Before and after images
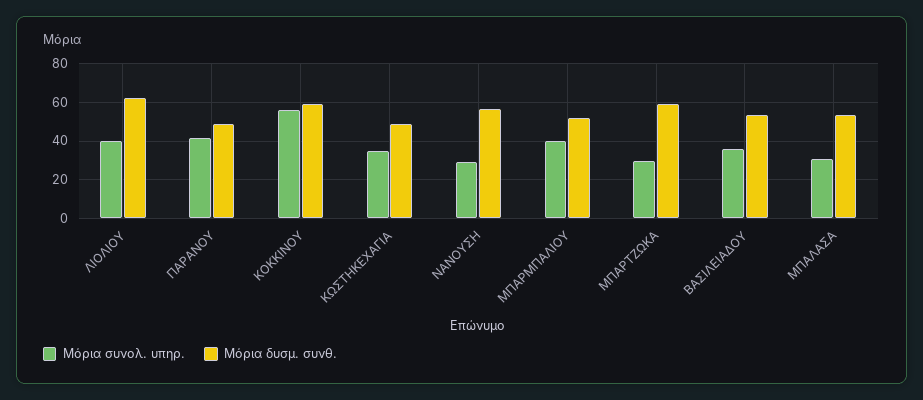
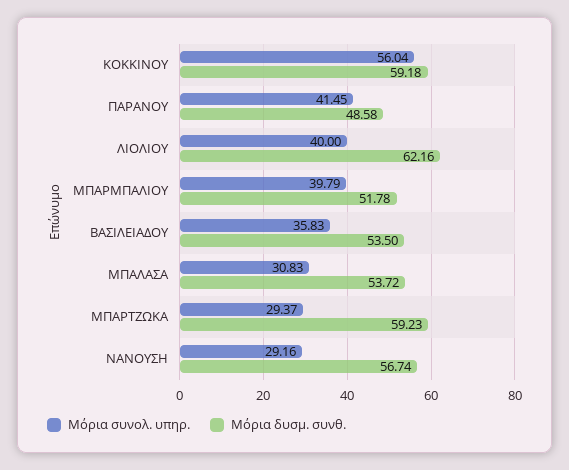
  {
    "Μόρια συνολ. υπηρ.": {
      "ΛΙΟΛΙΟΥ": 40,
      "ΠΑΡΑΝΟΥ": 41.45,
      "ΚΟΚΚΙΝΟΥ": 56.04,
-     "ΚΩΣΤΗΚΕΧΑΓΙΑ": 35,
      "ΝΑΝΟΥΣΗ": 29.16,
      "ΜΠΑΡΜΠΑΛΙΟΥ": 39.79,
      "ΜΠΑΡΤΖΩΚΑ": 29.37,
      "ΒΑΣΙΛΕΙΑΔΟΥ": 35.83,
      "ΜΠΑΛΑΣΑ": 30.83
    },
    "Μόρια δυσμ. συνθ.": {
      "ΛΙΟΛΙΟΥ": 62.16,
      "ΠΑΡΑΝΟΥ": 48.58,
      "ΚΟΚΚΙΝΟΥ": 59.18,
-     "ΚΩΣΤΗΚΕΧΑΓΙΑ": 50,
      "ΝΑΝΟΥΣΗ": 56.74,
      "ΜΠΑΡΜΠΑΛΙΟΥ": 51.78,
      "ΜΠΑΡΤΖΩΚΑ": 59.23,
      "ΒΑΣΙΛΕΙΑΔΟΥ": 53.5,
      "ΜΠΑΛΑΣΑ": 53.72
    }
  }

> **WORK INSTRUCTION**
Within the data, how many lines hold the word "ΜΠΑΡΜΠΑΛΙΟΥ"? State only that number.

> **RESULT OF THIS TASK**
2